Famously, in his first season with the Islanders before receiving his Cup ring from the Capitals during their first visit that season to Barclays Center, Trotz went into the visitor’s dressing room and told his ex-players they would have to go through “Long Island” in the playoffs.

“He did a lot for this group in terms of showing us what we’re capable of. He instilled a sense of confidence and belief in ourselves,” said Cal Clutterbuck, before being asked about Trotz’s comment to the Capitals. “That was a public thing. He had been talking to us that way for a long time.

“You’re like, ‘The guy who won the Cup last year feels like the capability is in this room.’ So much so that he’s willing to go to his team to accept his ring and tell them that they’re going to have to take down the juggernaut Islanders. It was good. It was funny.”

Trotz, who coached the Predators from 1998-2014, was named the successor to Predators’ GM David Poile last February, officially taking over after the season. Lambert was fired in favor of Patrick Roy on Feb. 20.
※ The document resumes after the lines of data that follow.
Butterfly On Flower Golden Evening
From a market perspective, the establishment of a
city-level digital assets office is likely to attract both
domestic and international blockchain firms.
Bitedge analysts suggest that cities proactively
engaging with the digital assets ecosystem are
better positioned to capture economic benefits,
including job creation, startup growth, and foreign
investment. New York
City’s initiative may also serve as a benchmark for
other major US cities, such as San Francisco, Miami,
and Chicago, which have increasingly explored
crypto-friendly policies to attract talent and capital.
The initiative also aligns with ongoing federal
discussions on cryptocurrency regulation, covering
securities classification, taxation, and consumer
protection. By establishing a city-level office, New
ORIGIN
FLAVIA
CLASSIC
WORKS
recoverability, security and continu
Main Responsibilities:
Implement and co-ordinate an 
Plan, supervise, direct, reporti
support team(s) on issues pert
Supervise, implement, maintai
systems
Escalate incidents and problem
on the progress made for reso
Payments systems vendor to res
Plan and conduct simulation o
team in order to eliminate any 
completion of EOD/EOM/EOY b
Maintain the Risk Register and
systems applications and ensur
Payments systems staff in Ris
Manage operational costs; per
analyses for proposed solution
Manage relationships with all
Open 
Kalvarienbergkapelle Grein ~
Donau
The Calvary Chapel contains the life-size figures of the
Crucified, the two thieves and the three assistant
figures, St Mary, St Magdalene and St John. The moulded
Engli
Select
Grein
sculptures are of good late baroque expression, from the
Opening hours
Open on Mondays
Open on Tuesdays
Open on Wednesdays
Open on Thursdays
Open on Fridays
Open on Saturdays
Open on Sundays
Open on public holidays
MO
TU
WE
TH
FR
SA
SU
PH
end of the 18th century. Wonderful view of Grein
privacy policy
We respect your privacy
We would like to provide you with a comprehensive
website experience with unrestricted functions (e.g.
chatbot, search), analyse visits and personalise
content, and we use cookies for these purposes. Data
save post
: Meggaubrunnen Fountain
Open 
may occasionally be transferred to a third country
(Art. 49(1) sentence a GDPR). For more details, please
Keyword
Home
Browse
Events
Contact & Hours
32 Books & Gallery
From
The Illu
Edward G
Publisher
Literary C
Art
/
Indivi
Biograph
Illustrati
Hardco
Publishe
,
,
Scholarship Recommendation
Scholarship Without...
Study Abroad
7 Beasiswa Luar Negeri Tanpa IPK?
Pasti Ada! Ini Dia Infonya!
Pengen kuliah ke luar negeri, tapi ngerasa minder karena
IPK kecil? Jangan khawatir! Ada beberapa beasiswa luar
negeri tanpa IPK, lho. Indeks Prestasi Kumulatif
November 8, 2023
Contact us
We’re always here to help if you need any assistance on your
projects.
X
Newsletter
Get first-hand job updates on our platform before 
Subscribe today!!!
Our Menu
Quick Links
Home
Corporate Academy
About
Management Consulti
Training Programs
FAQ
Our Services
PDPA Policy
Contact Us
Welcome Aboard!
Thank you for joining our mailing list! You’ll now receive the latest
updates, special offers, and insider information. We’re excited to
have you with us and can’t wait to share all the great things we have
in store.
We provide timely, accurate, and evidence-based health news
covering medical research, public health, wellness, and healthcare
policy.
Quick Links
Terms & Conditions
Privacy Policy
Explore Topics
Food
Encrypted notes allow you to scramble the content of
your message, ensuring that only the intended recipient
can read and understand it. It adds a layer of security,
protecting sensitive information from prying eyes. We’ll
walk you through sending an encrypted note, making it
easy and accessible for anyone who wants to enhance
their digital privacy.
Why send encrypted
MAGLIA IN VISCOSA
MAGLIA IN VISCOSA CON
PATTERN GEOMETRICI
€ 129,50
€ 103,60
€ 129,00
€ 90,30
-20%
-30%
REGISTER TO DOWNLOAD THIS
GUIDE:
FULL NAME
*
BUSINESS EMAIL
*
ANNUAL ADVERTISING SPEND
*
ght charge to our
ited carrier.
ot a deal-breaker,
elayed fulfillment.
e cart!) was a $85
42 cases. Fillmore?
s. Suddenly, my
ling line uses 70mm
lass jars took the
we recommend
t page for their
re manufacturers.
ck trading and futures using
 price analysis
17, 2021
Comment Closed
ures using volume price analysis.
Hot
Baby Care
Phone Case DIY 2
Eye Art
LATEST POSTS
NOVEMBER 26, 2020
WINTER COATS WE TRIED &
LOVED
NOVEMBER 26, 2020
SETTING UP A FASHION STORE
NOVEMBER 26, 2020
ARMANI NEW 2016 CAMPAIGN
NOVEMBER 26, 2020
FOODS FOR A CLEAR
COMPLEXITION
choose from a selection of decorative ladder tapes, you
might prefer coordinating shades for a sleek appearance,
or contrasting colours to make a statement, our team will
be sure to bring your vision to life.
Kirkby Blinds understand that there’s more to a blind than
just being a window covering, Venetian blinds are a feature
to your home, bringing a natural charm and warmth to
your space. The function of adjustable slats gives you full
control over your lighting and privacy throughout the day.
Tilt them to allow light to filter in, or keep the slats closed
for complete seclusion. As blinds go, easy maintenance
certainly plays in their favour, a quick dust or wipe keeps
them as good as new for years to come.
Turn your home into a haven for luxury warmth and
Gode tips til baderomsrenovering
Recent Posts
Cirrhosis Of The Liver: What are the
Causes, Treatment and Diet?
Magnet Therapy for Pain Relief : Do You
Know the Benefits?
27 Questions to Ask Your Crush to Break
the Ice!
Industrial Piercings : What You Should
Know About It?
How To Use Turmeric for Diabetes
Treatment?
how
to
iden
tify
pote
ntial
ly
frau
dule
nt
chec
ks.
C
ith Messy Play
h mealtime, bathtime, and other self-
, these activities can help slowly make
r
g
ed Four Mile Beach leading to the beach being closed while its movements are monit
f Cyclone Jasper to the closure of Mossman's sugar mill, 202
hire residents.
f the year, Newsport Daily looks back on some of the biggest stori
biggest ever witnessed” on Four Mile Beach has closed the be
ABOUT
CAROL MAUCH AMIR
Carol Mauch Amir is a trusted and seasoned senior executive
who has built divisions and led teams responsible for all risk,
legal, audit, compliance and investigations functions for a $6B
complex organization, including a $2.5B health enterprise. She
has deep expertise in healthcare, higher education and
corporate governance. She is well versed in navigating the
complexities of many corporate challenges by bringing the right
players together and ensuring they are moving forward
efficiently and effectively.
“He’s my friend,” Trotz said. “He’s doing fine. For every coach, and Lane is a very, very good coach, there’s a period of mourning. Because no one wants to get fired and, unfortunately, as coaches, we’re in a public setting. I can read about it. Your kids are reading about it. It’s not great. He went through the natural progression of every coach who has ever been fired.

“Then, you take a step back and you understand and you move on. And he has. I don’t expect him to be out of work for very long.”

Trotz also has a relationship with Roy.

“Very few Hall of Fame players that become coaches work so diligently on the next thing,” Trotz said. “He worked at the game. I always admired that.”

“I spoke to him last year in the playoffs because we decided to go 1-1-3,” said Roy, who led the Quebec Remparts to Canadian junior hockey’s Memorial Cup last season. “Even when I was coaching in Colorado, he came down to Quebec with his family. We had breakfast together. I have tons of respect for him.”